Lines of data

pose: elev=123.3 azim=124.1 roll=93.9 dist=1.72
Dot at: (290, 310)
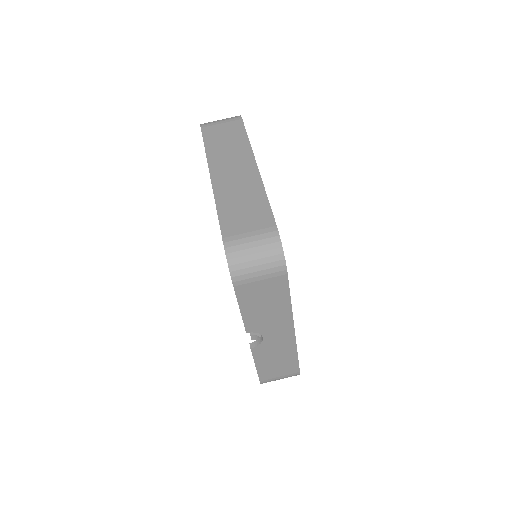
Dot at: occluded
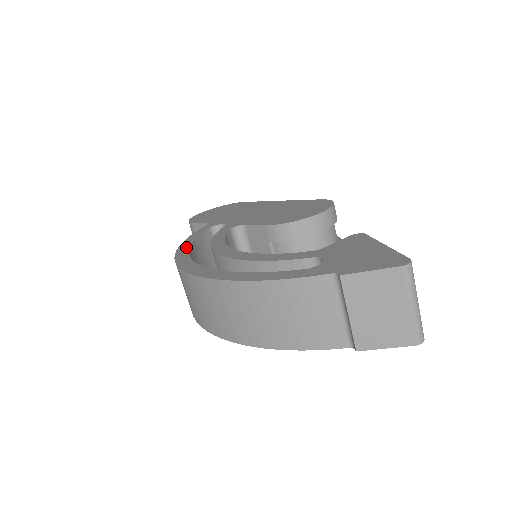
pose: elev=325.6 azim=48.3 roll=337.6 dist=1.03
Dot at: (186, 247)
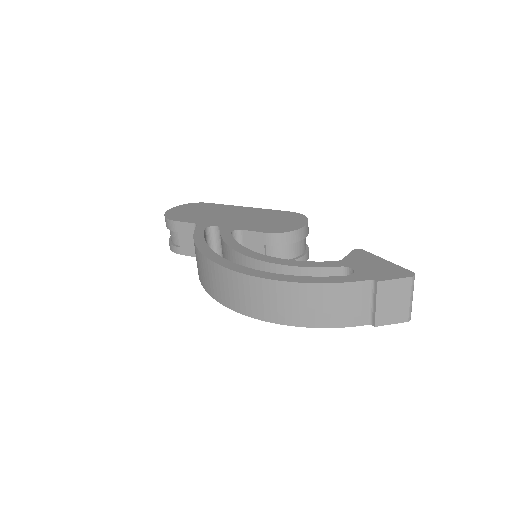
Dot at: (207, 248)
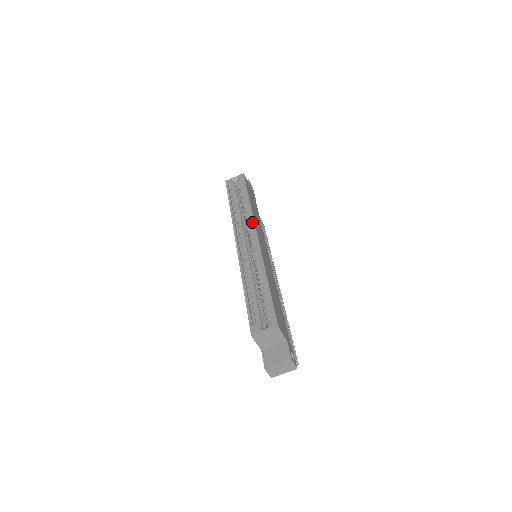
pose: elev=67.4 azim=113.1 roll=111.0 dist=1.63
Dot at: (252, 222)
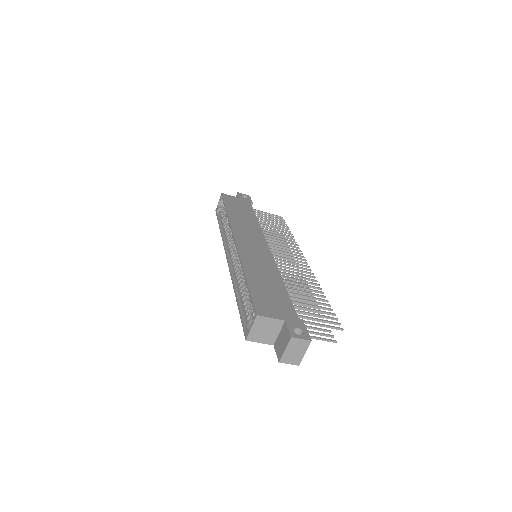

Goal: Output everything from the line containing "pose: elev=325.6 azim=48.3" down to the end of the records as a JSON list of strings, one string per line with blank lines skipped. Leave the pictures out of the answer.

Task result:
[
  "pose: elev=325.6 azim=48.3 roll=337.6 dist=1.03",
  "Dot at: (186, 247)",
  "Dot at: (207, 248)",
  "pose: elev=67.4 azim=113.1 roll=111.0 dist=1.63",
  "Dot at: (252, 222)"
]